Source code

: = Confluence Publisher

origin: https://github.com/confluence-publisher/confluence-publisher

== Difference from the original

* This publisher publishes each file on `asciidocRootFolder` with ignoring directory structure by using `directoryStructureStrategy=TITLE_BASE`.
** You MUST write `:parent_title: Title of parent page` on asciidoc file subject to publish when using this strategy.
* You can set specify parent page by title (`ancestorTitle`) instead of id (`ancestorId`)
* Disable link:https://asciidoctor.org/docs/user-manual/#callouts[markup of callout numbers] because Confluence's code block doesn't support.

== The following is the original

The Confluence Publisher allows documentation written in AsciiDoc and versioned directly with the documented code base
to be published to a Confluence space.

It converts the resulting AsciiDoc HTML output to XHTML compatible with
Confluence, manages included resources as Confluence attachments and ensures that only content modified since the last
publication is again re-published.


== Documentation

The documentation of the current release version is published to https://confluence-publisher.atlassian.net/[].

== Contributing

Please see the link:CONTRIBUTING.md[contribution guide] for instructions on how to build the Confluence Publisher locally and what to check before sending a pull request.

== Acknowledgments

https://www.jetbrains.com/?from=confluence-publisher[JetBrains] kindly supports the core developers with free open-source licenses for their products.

******

Task directions.
Everything in the records should be written out again exactly.

Exercise result.
Source code

: = Confluence Publisher

origin: https://github.com/confluence-publisher/confluence-publisher

== Difference from the original

* This publisher publishes each file on `asciidocRootFolder` with ignoring directory structure by using `directoryStructureStrategy=TITLE_BASE`.
** You MUST write `:parent_title: Title of parent page` on asciidoc file subject to publish when using this strategy.
* You can set specify parent page by title (`ancestorTitle`) instead of id (`ancestorId`)
* Disable link:https://asciidoctor.org/docs/user-manual/#callouts[markup of callout numbers] because Confluence's code block doesn't support.

== The following is the original

The Confluence Publisher allows documentation written in AsciiDoc and versioned directly with the documented code base
to be published to a Confluence space.

It converts the resulting AsciiDoc HTML output to XHTML compatible with
Confluence, manages included resources as Confluence attachments and ensures that only content modified since the last
publication is again re-published.


== Documentation

The documentation of the current release version is published to https://confluence-publisher.atlassian.net/[].

== Contributing

Please see the link:CONTRIBUTING.md[contribution guide] for instructions on how to build the Confluence Publisher locally and what to check before sending a pull request.

== Acknowledgments

https://www.jetbrains.com/?from=confluence-publisher[JetBrains] kindly supports the core developers with free open-source licenses for their products.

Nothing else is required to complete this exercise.